Despite being a major supplier of agricultural products, Brazil imports approximately 85 percent of its fertilizer.
According to Reuters, the South American behemoth is concerned about a possible global shortage of the products after Western countries put sanctions on key manufacturers Belarus and Russia, while China curtailed supplies.
After Russia and Belarus, Morocco is currently Brazil’s third-largest fertilizer supplier.
Along with other countries such as Qatar, Egypt, and Oman, the North African country accounts for 26% of the fertilizers imported by Brazil, which is looking for new sources to meet its fertilizer demands due to a significant disruption in supply from Eastern Europe.
Because Brazil relies heavily on Russian and Belarussian fertilizer shipments, the conflict in Ukraine is wreaking havoc on the country’s agriculture.
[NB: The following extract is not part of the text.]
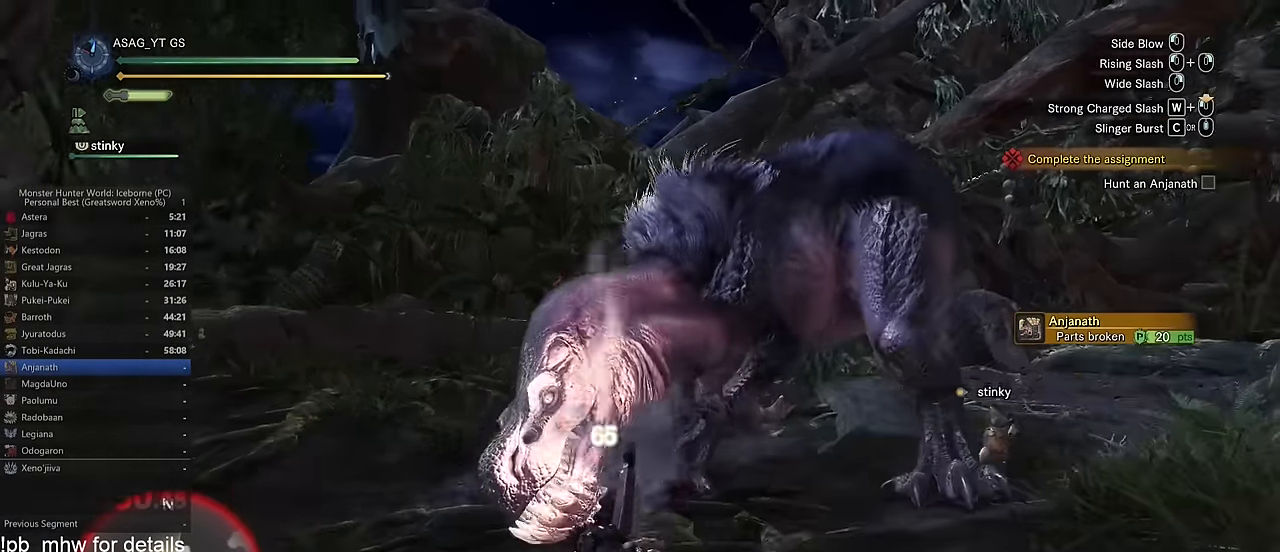
{"keys": ["a"], "mouse": [], "events": [[116, "a", "down"], [250, "space", "down"], [250, "w", "up"], [333, "space", "up"], [433, "space", "down"], [483, "space", "up"]]}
The Brazilian government now intends to boost fertilizer imports from Arab countries to 30% or 35%.
Montes’ trip to Morocco comes just a few weeks after he met with ten Arab countries to discuss Brazil’s urgent need for fertilizer supply.
Officials from Brazil and representatives from other Arab countries, including Morocco, pledged to enhance fertilizer supplies to the South American country during the summit.
Morocco’s ambassador to Brazil, Nabil Adghoghi, recently emphasized the OCP Group’s contribution to Brazilian agriculture.
The Moroccan state-owned corporation is the world’s largest supplier of crude phosphate and has a constantly developing fertilizer business, allowing it to become a vital participant in the African fertilizer market as well as an important player in global markets.
Ambassador Adghoghi also discussed Morocco’s ability to play a significant role in the logistical connection between Brazil and Arab countries, emphasizing the Tanger Med port’s standing as a world-class platform for exports to the Mediterranean and the Middle East.